**Task to complete:** Reproduce each of the following lines verbatim, covering every row.

[Outline rows]
══════════════════════════════

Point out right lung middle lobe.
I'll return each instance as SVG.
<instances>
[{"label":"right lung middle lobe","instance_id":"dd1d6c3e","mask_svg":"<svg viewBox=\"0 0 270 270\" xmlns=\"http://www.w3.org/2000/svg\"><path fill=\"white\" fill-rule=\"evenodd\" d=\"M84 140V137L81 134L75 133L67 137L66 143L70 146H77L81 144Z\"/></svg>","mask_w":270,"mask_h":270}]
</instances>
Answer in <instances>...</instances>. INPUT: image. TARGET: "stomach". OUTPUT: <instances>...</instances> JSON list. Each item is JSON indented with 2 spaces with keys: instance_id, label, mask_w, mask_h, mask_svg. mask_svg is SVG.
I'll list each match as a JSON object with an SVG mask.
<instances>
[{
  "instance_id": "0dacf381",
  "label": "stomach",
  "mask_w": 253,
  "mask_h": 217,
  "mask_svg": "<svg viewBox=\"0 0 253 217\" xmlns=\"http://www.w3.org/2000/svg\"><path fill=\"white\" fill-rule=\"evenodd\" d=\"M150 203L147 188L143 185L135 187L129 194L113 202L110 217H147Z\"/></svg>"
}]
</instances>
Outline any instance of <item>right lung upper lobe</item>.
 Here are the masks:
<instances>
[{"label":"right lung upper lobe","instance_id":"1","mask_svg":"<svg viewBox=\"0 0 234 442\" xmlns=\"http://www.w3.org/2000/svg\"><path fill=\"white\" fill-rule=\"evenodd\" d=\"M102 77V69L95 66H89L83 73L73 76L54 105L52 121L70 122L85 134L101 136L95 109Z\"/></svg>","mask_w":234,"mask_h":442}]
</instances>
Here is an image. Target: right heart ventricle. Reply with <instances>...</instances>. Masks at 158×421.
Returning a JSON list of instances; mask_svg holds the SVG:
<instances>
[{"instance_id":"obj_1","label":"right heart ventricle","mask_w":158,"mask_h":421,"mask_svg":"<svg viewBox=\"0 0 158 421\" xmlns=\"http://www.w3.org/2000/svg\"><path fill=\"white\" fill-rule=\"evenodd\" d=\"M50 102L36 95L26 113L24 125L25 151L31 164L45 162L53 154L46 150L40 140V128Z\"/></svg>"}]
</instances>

══════════════════════════════

**Reply:**
Point out right lung middle lobe.
I'll return each instance as SVG.
<instances>
[{"label":"right lung middle lobe","instance_id":"dd1d6c3e","mask_svg":"<svg viewBox=\"0 0 270 270\" xmlns=\"http://www.w3.org/2000/svg\"><path fill=\"white\" fill-rule=\"evenodd\" d=\"M84 140V137L81 134L75 133L67 137L66 143L70 146H77L81 144Z\"/></svg>","mask_w":270,"mask_h":270}]
</instances>
Answer in <instances>...</instances>. INPUT: image. TARGET: "stomach". OUTPUT: <instances>...</instances> JSON list. Each item is JSON indented with 2 spaces with keys: instance_id, label, mask_w, mask_h, mask_svg. mask_svg is SVG.
I'll list each match as a JSON object with an SVG mask.
<instances>
[{
  "instance_id": "0dacf381",
  "label": "stomach",
  "mask_w": 253,
  "mask_h": 217,
  "mask_svg": "<svg viewBox=\"0 0 253 217\" xmlns=\"http://www.w3.org/2000/svg\"><path fill=\"white\" fill-rule=\"evenodd\" d=\"M150 203L147 188L143 185L135 187L129 194L113 202L110 217H147Z\"/></svg>"
}]
</instances>
Outline any instance of <item>right lung upper lobe</item>.
 Here are the masks:
<instances>
[{"label":"right lung upper lobe","instance_id":"1","mask_svg":"<svg viewBox=\"0 0 234 442\" xmlns=\"http://www.w3.org/2000/svg\"><path fill=\"white\" fill-rule=\"evenodd\" d=\"M102 77V69L95 66H89L83 73L73 76L54 105L52 121L70 122L85 134L101 136L95 109Z\"/></svg>","mask_w":234,"mask_h":442}]
</instances>
Here is an image. Target: right heart ventricle. Reply with <instances>...</instances>. Masks at 158×421.
Returning a JSON list of instances; mask_svg holds the SVG:
<instances>
[{"instance_id":"obj_1","label":"right heart ventricle","mask_w":158,"mask_h":421,"mask_svg":"<svg viewBox=\"0 0 158 421\" xmlns=\"http://www.w3.org/2000/svg\"><path fill=\"white\" fill-rule=\"evenodd\" d=\"M50 102L36 95L26 113L24 125L25 151L31 164L45 162L53 154L46 150L40 140V128Z\"/></svg>"}]
</instances>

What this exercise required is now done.